Getting Care When on Active Duty
Your status as an active duty service member means you’re covered by TRICARE Prime for claims purposes, but your rules for getting care are slightly different.
If you are stationed in a remote location for duty and are not close to a military hospital or clinic, you may be enrolled in TRICARE Prime Remote and have slightly different rules for seeing a doctor. Learn more about TRICARE Prime Remote.
When you’re stationed at a military installation that has a clinic/hospital or troupe clinic, you’re assigned to a Primary Care Manager (PCM) where you are required to get all of your medical care. If you’re assigned to a ship, you’ get care from the medical team on board. Any care that your PCM can’t provide (other than emergency care) requires a referral; this includes urgent care. To schedule appointments:
- Call your Military Treatment Facility (MTF) appointment line or use the TRICARE Online (TOL) Patient Portal. (TOL is only available to those enrolled to an MTF)
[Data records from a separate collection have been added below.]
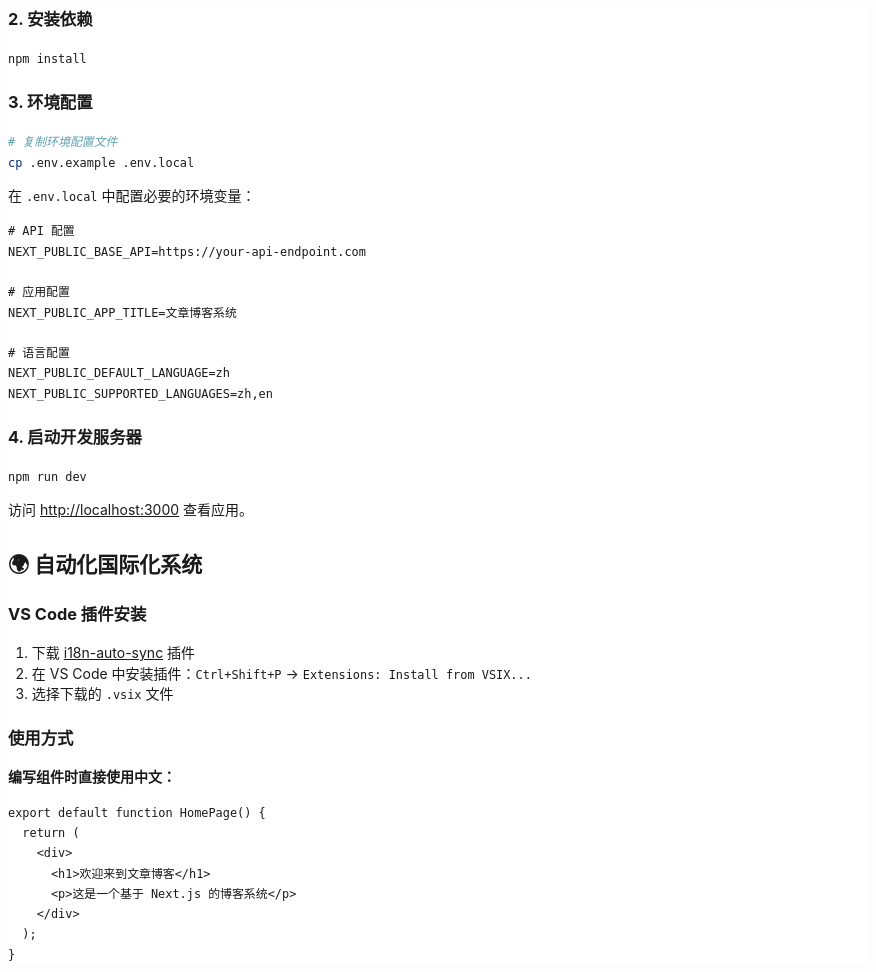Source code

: ### 2. 安装依赖

```bash
npm install
```

### 3. 环境配置

```bash
# 复制环境配置文件
cp .env.example .env.local
```

在 `.env.local` 中配置必要的环境变量：

```env
# API 配置
NEXT_PUBLIC_BASE_API=https://your-api-endpoint.com

# 应用配置
NEXT_PUBLIC_APP_TITLE=文章博客系统

# 语言配置
NEXT_PUBLIC_DEFAULT_LANGUAGE=zh
NEXT_PUBLIC_SUPPORTED_LANGUAGES=zh,en
```

### 4. 启动开发服务器

```bash
npm run dev
```

访问 [http://localhost:3000](http://localhost:3000) 查看应用。

## 🌍 自动化国际化系统

### VS Code 插件安装

1. 下载 [i18n-auto-sync](https://github.com/adzcsx2/i18n-auto-sync) 插件
2. 在 VS Code 中安装插件：`Ctrl+Shift+P` → `Extensions: Install from VSIX...`
3. 选择下载的 `.vsix` 文件

### 使用方式

**编写组件时直接使用中文：**

```tsx
export default function HomePage() {
  return (
    <div>
      <h1>欢迎来到文章博客</h1>
      <p>这是一个基于 Next.js 的博客系统</p>
    </div>
  );
}
```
- If you’re unable to go to your PCM or military hospital or clinic, you’ll need a referral or prior authorization to seek outside care with a network provider. An example may be an emergency or when your military hospital or clinic is closed.
- If you’re on leave away from your duty station and you need routine or urgent care:
- You must still have a referral from your PCM.
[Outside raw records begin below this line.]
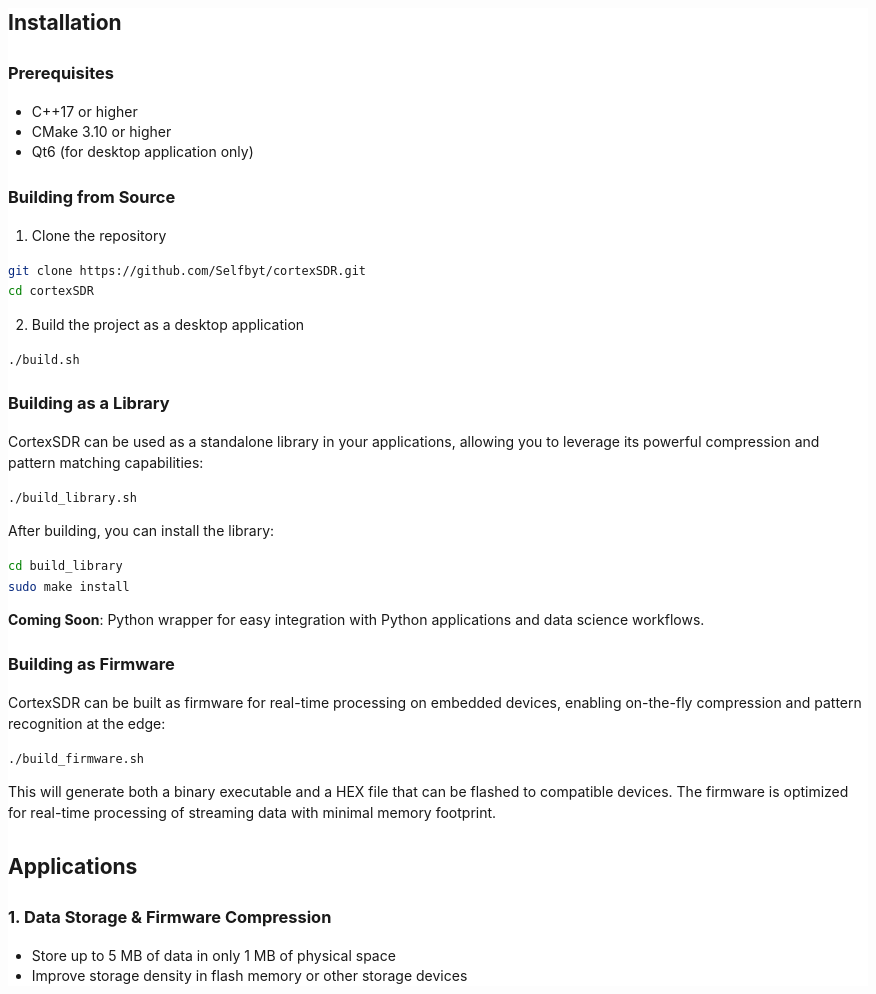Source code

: ## Installation

### Prerequisites
- C++17 or higher
- CMake 3.10 or higher
- Qt6 (for desktop application only)

### Building from Source
1. Clone the repository
```bash
git clone https://github.com/Selfbyt/cortexSDR.git
cd cortexSDR
```

2. Build the project as a desktop application
```bash
./build.sh
```

### Building as a Library
CortexSDR can be used as a standalone library in your applications, allowing you to leverage its powerful compression and pattern matching capabilities:

```bash
./build_library.sh
```

After building, you can install the library:

```bash
cd build_library
sudo make install
```

**Coming Soon**: Python wrapper for easy integration with Python applications and data science workflows.

### Building as Firmware
CortexSDR can be built as firmware for real-time processing on embedded devices, enabling on-the-fly compression and pattern recognition at the edge:

```bash
./build_firmware.sh
```

This will generate both a binary executable and a HEX file that can be flashed to compatible devices. The firmware is optimized for real-time processing of streaming data with minimal memory footprint.

## Applications

### 1. Data Storage & Firmware Compression
- Store up to 5 MB of data in only 1 MB of physical space
- Improve storage density in flash memory or other storage devices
- If after hours, call the Nurse Advice Line at 1-800-TRICARE (874-2273)
- You must call your PCM the next duty day to inform him/her of care you received
You should seek urgent care at your military hospital or clinic. If you’re away from home, contact your regional contractor for help obtaining urgent care.
You may seek care at a network provider during an emergency.
- Call 911 or go to the nearest emergency room.
- You may need to pay up front and file a claim for reimbursement.
- Keep all receipts and file claims in the region where you live, not where you get the care.
- Call your PCM or military hospital or clinic within 24 hours or the next business day.